Decoupling the User Interface

As mentioned before, one of the initial concepts of my 3D modeling application project was to have dedicated, native UIs on each system. To my surprise, the whole topic of platform-independence gets way easier if you take the UI out of the equation! Imagine for a moment that your application has no user interface: There are no windows, no buttons, no menus, etc.

What remains are – roughly speaking – data structures, communication (e.g. TCP-networking), I/O with the file system, some algorithms, job execution/threading, business code and a lot of glue code. In the example of my modeling app, there is the scene graph that holds the user data, mesh classes for geometric operations, file importers and exporters, layouting code, etc… none of which is really platform dependent or difficult to get platform-independent!

Then there is of course a lot of application code: How are user inputs processed and turned into 3D navigation for example? Which modes does the interface operate in? How are multiple documents handled? Again, this is not really platform-dependent.

If you start by the classic Model-View-Controller (MVC) pattern, you can actually chop off quite a lot that is platform-independent if done right. Funny enough, there was an Apple Talk on WWDC 2014 called “Sharing code between iOS and OSX” that comes to the same conclusion. The problem is the way we all developed applications until recently, a lot of business logic is tightly coupled to the UI layer. As we move to modern UI programming, e.g. reserving the main thread for the UI and executing everything else in the background, things actually get better. A similar effect is achieved by using unit tests: The less code is in your UI, the more can easily be tested by unit tests.
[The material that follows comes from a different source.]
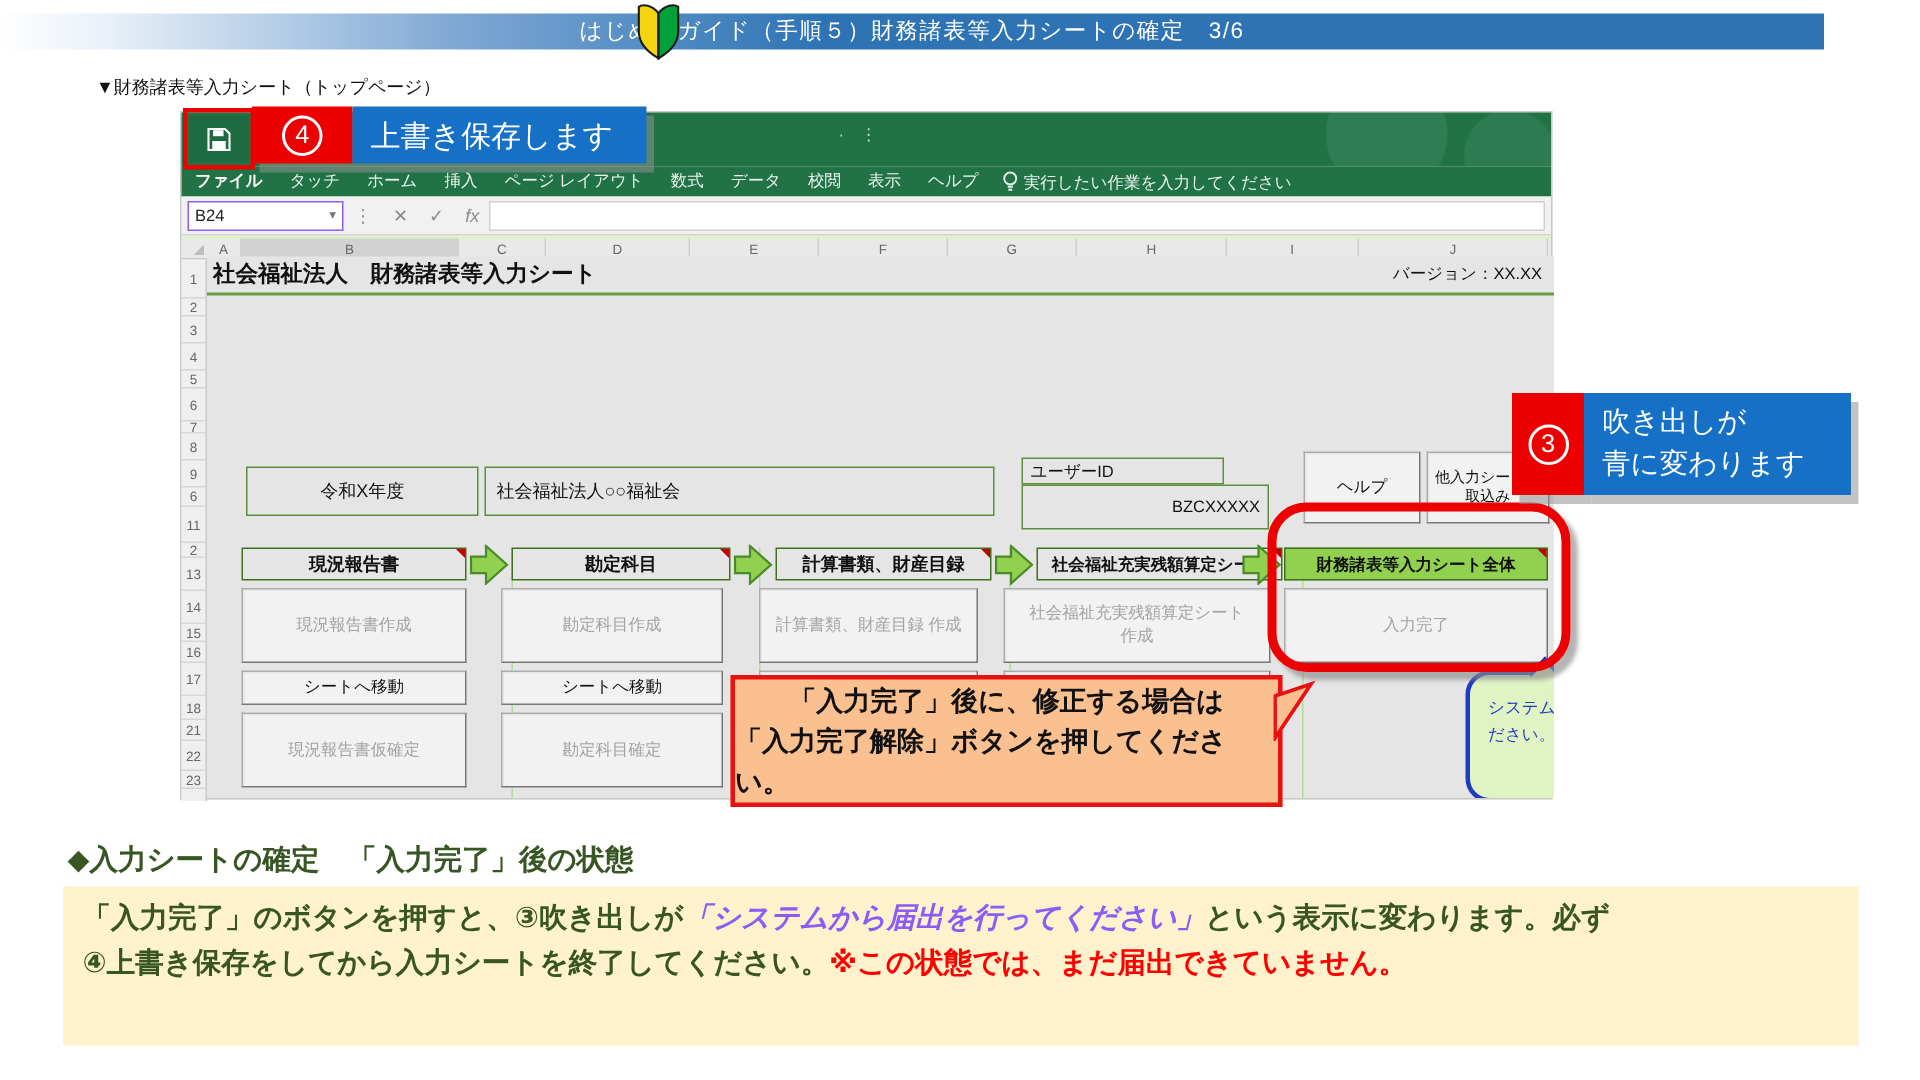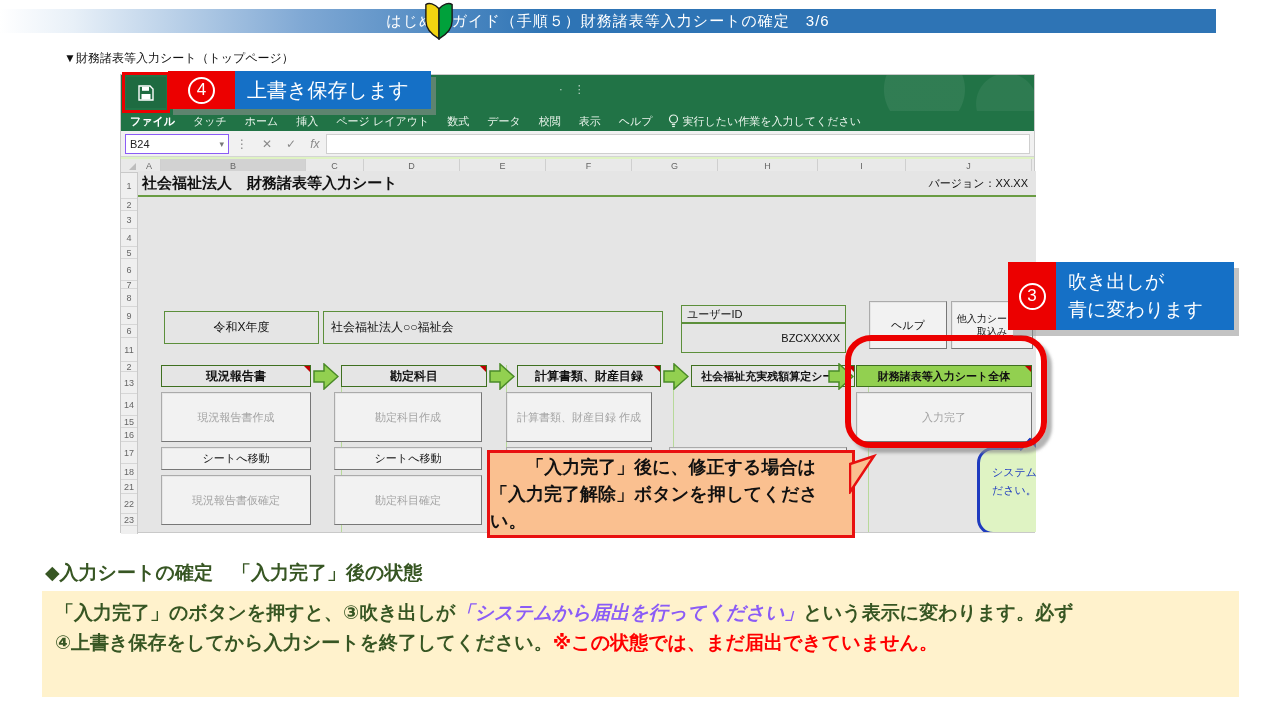"ユーザーID" div.abs { width: 165px -> 135px }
With my 3D modeling project, I therefore adopted the concept of an SDK: The actual UI/application layer is platform-dependent and very thin, just a couple of thousands lines of code, a few UI controls, etc. The vast majority of code is inside a platform-independent core (=SDK) that is C++11 and platform-independent thanks to BOOST and a couple of similar libraries. Everything that might be useful to multiple devices/platforms is abstracted and moved into the core. As a result, the application itself is mainly a case of opening up the right controls and configuring the core: I have two documents, the first document has loaded this file, the viewer is dragging the mouse from this to there, etc.

Porting to iOS

To proof the validity of the software architectural design concept, I’ve started developing an iOS 3D viewer application in parallel to my OSX 3D modelling application. Getting an initial version running that could load a file, render it and do some simple functions like changing the render mode or taking a snapshot took approximately just one day! And most of the time was spent on getting the 3rd party libraries like freeimage and BOOST compiled on the ARM platform!Of course, doing the UI and making it a complete application will take a bit more time, but to stress the point, that is work that would have had to do anyway! The iOS app has – by choice – a completely different UI concept than the OS X version to really make it feel like a native iOS app.I plan to do a Windows version soon which I expect to be done almost as quickly, I just have the extra effort of writing C#-wrappers for my C++11 code as I want to do the application layer in C#/WPF.